§ **WORK ORDER 1**
Please list every field name that the Address model declares in the pydantic instrumentation thread.
§ **WORK ORDER 2**
Write out the pydantic instrumentation thread from "I have some" up to and including "are being generated?".
(Beginning of PAGE EXTRACT)
Instrumentation of pydantic validation - Slow on big response size

jules-ch commented 3 months ago

Question

Hello thanks for this package experimenting on instrumenting some api I'm developping.

I just noticed that instrumenting endpoint with validation that validate big response in size. Here 1.2MB. Validation takes 10x more time to process.

I have some Server-Timing headers to help me + Opentelmetry traces.

With pydantic instrumentation:

Without:

samuelcolvin commented 3 months ago

Hi, we'll need to see the model you're using, and an example from of the input data to be able to help.

Also, how are you instrumenting the endpoint and validation? How many spans are being generated?

alexmojaki commented 3 months ago

Example repro:

from __future__ import annotations

from datetime import date, datetime
from enum import Enum
from typing import Dict, List, Optional
from uuid import UUID

from polyfactory.factories.pydantic_factory import ModelFactory
from pydantic import BaseModel, EmailStr, HttpUrl, confloat, conint

import logfire

logfire.configure(
    pydantic_plugin=logfire.PydanticPlugin(
        record='all',
        # exclude={'Platform'},
    )
)

class Status(str, Enum):
    ACTIVE = 'active'
    INACTIVE = 'inactive'
    PENDING = 'pending'

class Address(BaseModel):
    street: str
    city: str
    state: str
    zip_code: str
    country: str

class Contact(BaseModel):
    email: EmailStr
    phone: str
    address: Address

print(
    Contact(
        email='foo@bar.com',
        phone='123-456-7890',
        address=Address(street='123 Main St', city='Springfield', state='IL', zip_code='62701', country='USA'),
    )
)

class SocialMedia(BaseModel):
    platform: str
    username: str
    url: HttpUrl

class Education(BaseModel):
    institution: str
    degree: str
    field_of_study: str
    start_date: date
    end_date: Optional[date]
    gpa: confloat(ge=0, le=4)
(End of PAGE EXTRACT)
(Beginning of PROVIDED MATERIAL)
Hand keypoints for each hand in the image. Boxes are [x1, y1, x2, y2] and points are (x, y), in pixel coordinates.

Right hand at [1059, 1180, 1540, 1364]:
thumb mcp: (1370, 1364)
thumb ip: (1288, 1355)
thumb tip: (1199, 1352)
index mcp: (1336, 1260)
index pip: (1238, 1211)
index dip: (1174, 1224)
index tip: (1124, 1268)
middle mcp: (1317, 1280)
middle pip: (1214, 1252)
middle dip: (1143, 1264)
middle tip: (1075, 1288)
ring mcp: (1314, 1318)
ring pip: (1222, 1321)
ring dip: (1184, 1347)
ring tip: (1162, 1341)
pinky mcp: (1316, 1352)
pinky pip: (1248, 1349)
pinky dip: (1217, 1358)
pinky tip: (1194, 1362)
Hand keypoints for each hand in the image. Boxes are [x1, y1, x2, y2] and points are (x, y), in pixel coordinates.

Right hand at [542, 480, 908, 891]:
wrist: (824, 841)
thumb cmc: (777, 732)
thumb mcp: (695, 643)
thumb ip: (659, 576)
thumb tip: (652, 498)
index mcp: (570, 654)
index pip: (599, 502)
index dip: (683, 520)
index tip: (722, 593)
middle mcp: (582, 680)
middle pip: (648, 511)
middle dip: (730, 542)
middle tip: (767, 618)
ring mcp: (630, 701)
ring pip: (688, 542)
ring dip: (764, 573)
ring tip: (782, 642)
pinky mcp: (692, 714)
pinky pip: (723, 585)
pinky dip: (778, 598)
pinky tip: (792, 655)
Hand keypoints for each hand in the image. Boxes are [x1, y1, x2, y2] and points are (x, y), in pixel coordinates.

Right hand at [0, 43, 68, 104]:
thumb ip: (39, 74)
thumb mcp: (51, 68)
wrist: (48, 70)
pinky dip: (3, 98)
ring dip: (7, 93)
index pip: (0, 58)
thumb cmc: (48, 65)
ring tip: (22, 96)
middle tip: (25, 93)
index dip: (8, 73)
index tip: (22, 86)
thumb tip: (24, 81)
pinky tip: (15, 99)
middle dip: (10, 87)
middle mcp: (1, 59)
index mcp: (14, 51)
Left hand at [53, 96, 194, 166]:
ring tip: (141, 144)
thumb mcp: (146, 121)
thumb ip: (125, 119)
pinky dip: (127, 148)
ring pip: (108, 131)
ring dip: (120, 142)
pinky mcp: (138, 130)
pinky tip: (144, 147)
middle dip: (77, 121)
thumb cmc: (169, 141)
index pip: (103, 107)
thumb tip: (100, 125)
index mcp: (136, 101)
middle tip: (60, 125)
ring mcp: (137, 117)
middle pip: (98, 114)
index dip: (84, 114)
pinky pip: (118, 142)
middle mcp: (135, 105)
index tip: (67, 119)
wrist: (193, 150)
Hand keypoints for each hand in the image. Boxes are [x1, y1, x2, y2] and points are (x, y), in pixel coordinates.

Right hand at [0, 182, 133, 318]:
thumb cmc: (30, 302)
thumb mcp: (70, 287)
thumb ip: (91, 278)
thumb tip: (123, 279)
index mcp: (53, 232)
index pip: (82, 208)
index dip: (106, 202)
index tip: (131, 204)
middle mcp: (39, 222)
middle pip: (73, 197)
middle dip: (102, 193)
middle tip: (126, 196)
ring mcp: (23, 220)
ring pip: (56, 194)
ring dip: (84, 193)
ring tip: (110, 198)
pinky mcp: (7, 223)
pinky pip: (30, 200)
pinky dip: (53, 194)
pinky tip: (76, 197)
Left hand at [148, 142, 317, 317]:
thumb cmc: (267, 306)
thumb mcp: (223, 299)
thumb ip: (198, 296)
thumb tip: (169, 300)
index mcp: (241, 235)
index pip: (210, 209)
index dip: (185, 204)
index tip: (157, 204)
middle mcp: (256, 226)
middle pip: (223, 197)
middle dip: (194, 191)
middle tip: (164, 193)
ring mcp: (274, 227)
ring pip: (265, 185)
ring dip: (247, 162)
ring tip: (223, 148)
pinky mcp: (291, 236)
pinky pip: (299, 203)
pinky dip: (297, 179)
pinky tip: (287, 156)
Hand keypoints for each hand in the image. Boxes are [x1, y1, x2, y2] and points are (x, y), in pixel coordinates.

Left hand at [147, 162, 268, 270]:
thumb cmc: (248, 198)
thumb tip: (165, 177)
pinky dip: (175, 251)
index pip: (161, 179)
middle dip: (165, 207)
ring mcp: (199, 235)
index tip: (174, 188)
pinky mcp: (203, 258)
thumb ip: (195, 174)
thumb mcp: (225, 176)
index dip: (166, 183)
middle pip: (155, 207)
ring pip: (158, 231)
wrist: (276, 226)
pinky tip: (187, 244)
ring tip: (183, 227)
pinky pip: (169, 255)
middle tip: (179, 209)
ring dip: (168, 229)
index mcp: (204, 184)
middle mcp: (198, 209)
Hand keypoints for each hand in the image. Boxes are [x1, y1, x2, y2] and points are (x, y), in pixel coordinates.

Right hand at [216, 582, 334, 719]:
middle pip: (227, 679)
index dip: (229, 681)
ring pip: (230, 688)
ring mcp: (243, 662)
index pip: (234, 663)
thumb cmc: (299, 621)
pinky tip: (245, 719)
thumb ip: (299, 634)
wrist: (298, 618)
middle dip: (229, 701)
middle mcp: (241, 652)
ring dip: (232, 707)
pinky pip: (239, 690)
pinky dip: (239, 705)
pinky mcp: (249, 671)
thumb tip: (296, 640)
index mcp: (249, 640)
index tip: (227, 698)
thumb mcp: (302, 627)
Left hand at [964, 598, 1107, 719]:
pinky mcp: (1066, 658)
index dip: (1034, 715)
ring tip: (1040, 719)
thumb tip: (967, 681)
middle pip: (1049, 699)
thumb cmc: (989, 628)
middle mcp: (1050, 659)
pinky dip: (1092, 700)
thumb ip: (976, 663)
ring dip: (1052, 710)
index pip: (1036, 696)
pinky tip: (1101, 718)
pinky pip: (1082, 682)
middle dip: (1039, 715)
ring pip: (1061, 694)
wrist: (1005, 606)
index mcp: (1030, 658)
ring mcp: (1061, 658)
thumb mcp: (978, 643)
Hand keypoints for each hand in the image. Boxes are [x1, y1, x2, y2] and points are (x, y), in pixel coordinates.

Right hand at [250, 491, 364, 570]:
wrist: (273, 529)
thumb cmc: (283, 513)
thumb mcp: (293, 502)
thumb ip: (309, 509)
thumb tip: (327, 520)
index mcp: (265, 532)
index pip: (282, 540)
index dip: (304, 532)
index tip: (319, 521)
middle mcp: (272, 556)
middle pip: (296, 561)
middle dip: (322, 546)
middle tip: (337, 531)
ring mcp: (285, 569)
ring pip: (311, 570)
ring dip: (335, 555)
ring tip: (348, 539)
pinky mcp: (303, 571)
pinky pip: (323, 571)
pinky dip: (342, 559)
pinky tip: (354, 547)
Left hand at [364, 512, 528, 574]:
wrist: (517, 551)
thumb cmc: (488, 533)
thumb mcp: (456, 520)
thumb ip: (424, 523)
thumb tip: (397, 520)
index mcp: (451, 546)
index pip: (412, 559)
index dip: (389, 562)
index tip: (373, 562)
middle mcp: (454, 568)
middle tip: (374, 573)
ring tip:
(End of PROVIDED MATERIAL)
§ **YOUR RESPONSE 1**
street, city, state, zip_code, country

§ **YOUR RESPONSE 2**
I have some Server-Timing headers to help me + Opentelmetry traces.

With pydantic instrumentation:

Without:

samuelcolvin commented 3 months ago

Hi, we'll need to see the model you're using, and an example from of the input data to be able to help.

Also, how are you instrumenting the endpoint and validation? How many spans are being generated?